According to the present invention, since the rope tension can be accurately detected from the portion where the rope winding angle changes, it is economical, the number of times of bending of the rope is small, and it is advantageous for the rope life.

[Brief description of drawings]

FIG. 1 is a force line diagram for explaining the contents of the present invention, FIG. 2 is a side view of a double link type retracting crane according to an embodiment of the present invention, and FIG. 3 is a load detection according to an embodiment of the present invention.

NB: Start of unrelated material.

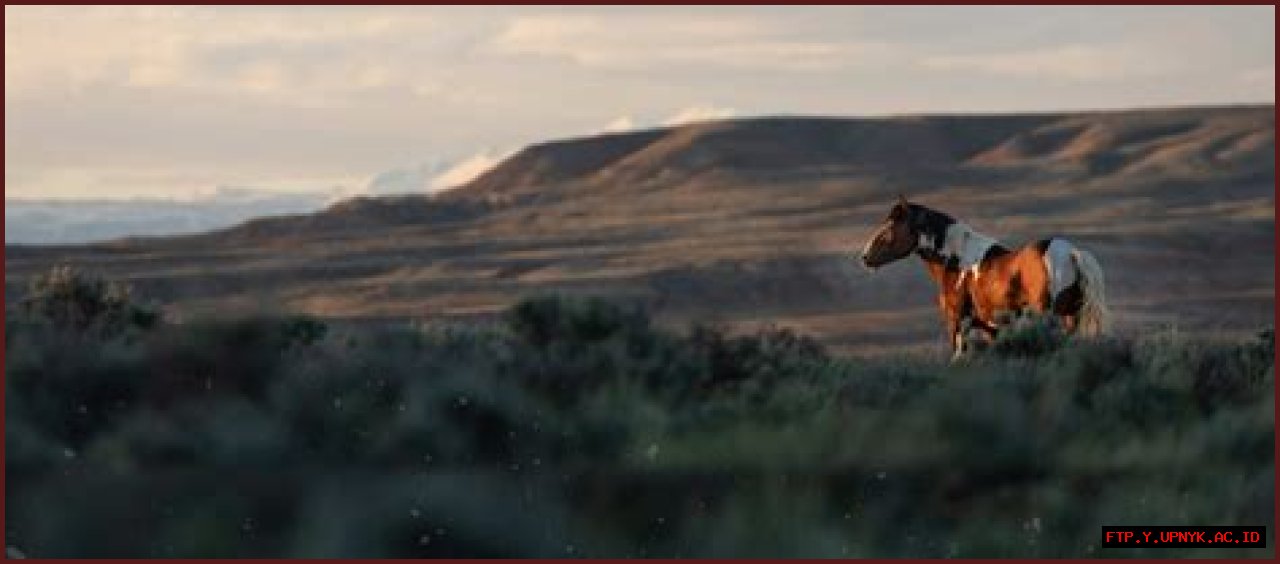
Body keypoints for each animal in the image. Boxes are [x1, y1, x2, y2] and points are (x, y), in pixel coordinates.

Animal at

FIG. 4 is a side view of the device, FIG. 4 is a cross sectional view of FIG. 3, FIG. 5 is a side view of a load detecting device according to another embodiment of the present invention, and FIG. 6 is a cross sectional view of FIG. FIG. 8 is a side view of a load detecting device according to an embodiment of the present invention, and FIG. 8 is a side view of a main part of a double link type retractable crane according to another embodiment of the present invention. 1 ... first member, 2 ... second member, 4,5,6 ... sheave, 7 ... first link, 8 ... second link, 9 ...
Rope, 16 …… Mast, 17 …… Main boom, 18 …… Tension boom, 19 …… Top boom, 20 …… Retractor, 30 …… Winch reel, 31 …… Rope, 33,34,35…
… Sheave, 36 …… Lifting equipment, 40 …… Load detection device, 41 …… Connecting pin, 42… Sheave shaft, 43,44… Link, 45a… Eccentric shaft, 52… Load detector

Claims (5)

[Claims] 1. A first member having a first sheave composed of a winding cylinder or a sheave, and a second member rotatably installed on the first member and having a second sheave, A third sheave installed on the axis of a pin connecting the first member and the second member, and means for rotating the second member relative to the first member , Is rotatably installed on the first member, has the third sheave installed at the tip thereof, and is substantially attached to a rope supported by the first sheave and the third sheave. A first link installed in parallel and a rotatably installed on the second member, the third sheave being installed at the tip, and the third sheave and the second sheave. A second link installed substantially parallel to the rope supported on the first link; A load detector for detecting the axial force of at least one link of the second link, the load detection apparatus for a crane comprising a. 2. The load detecting device for a crane according to claim 1, wherein the first member is attached to a mast having a winding drum so as to be vertically rotatable, and the first sheave is the mast. And a load detecting device for a crane, which is installed at a connection point between the second member and the first member, and the second sheave is installed at a tip of the second member. 3. The load detecting device for a crane according to claim 1, wherein the first link is rotatably installed on the first member, and is installed toward the pin. A fourth link rotatably installed on the pin and installed toward the third link, wherein the load detector is installed between the third link and the fourth link. Is a crane load detection device. 4. The load detection device for a crane according to claim 1, wherein means for converting the axial force of the first link into a rotational force is provided between the first link and the first member. ,
The load detector of the crane, wherein the load detector detects the rotational force of the means for converting into the rotational force. 5. The load detection device for a crane according to claim 1, wherein the load detector detects a load generated on a shaft installed on the first member to support the first link. There is a crane load detection device.